▶ Work task: Look through the material below and return every line that contains "often".

▶ Source information:
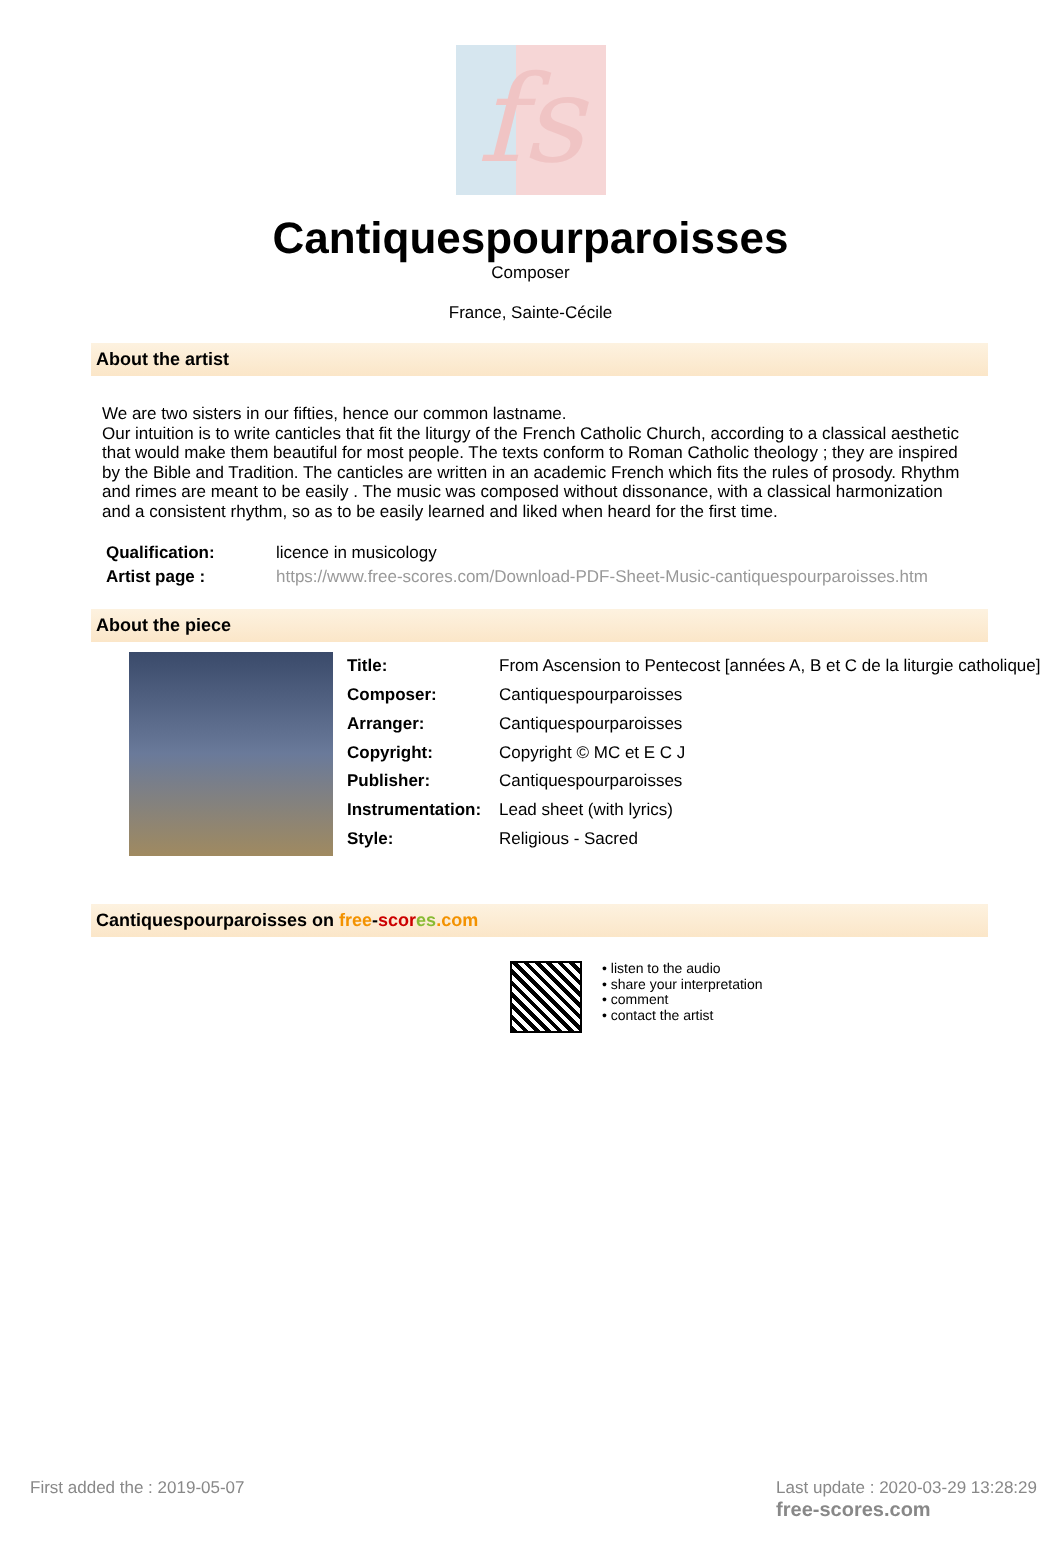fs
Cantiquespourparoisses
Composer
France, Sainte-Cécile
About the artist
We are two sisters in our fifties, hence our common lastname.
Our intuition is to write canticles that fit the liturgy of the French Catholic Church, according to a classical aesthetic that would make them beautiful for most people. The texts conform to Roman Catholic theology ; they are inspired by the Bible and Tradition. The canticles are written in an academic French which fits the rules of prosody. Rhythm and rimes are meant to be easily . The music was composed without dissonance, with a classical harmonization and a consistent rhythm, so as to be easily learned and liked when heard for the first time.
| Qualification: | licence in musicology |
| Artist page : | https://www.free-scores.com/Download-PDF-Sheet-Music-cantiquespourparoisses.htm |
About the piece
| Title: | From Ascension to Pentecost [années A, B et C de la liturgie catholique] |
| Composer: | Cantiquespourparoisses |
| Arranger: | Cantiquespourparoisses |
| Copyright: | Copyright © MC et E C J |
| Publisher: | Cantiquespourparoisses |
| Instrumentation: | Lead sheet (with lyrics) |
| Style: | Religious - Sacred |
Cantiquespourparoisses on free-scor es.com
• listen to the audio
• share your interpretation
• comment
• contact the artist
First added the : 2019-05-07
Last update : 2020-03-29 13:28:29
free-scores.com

* * *

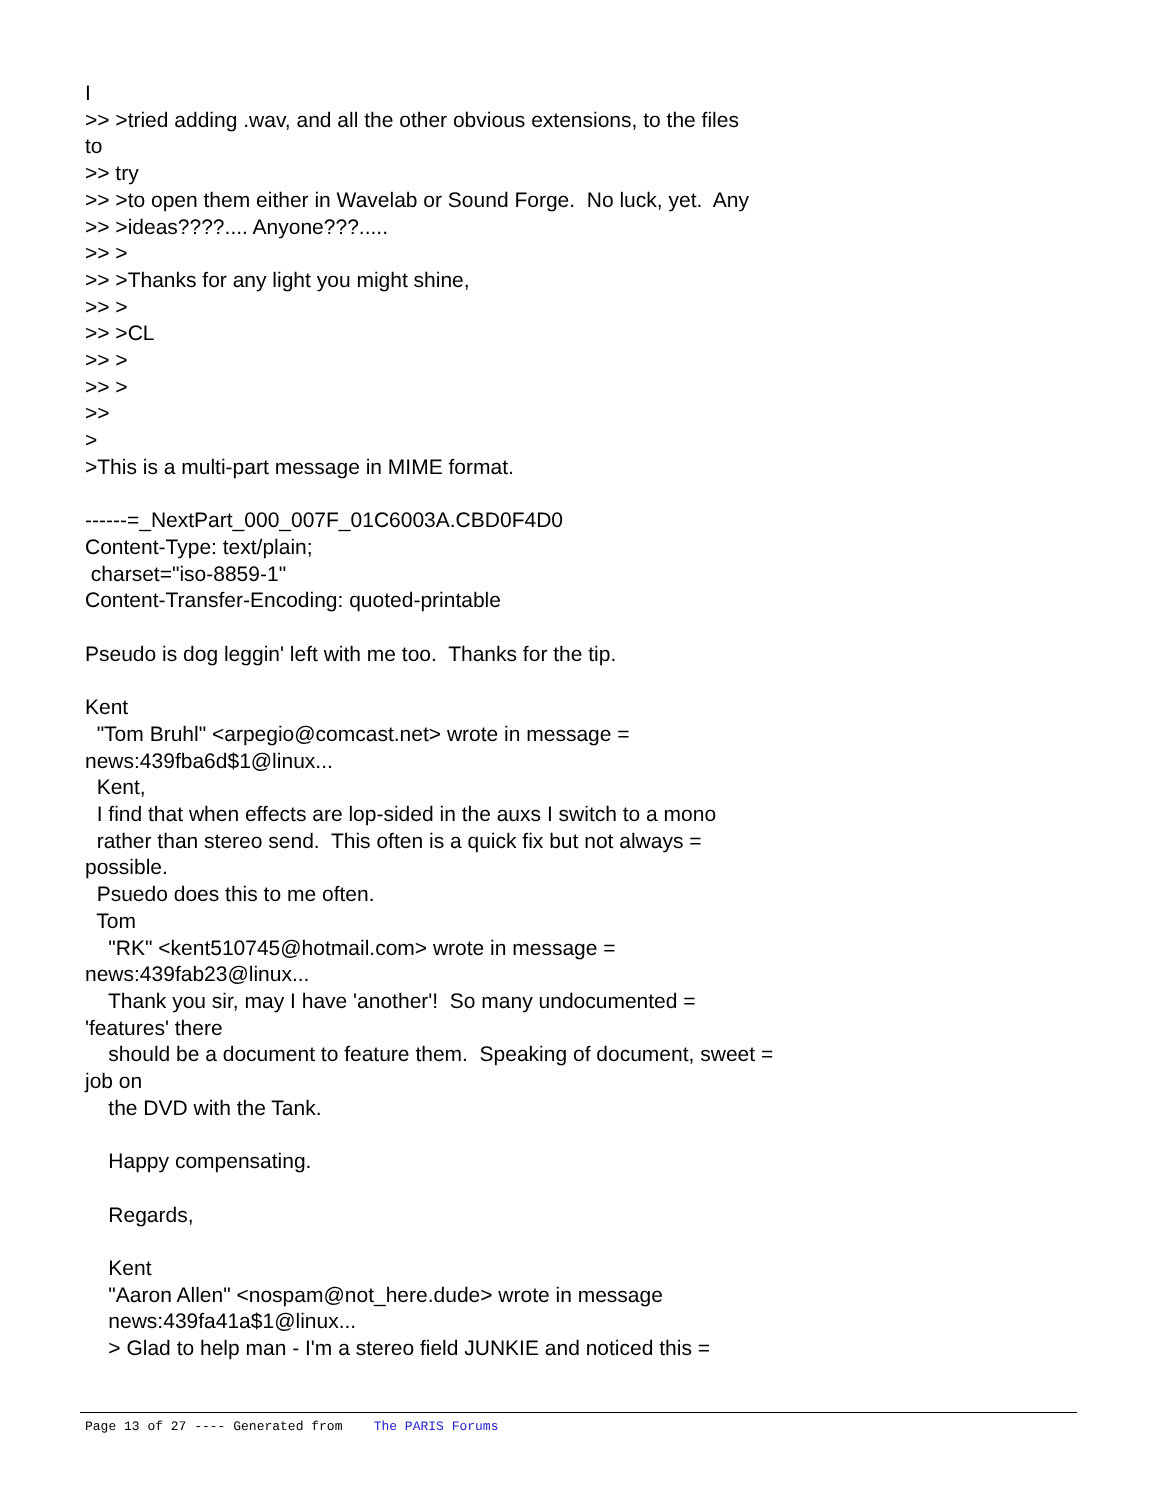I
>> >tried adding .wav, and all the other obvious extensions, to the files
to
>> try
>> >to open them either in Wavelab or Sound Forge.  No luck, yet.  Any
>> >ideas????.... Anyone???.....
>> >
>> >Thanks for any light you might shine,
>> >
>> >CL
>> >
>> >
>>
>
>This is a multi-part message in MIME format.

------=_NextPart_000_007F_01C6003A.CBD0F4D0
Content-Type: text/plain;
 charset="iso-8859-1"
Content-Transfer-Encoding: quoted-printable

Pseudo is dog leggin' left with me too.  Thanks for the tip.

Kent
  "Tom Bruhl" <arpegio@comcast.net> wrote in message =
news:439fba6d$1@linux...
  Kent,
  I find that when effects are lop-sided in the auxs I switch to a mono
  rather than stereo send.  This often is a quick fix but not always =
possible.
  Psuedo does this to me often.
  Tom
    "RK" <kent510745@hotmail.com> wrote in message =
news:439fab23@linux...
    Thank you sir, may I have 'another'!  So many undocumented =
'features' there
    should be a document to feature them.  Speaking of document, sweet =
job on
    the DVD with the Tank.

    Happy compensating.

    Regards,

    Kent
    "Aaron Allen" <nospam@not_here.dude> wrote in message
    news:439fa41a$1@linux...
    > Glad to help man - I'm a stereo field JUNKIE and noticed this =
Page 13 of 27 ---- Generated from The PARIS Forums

▶ Answer to this exercise:
  rather than stereo send.  This often is a quick fix but not always =
  Psuedo does this to me often.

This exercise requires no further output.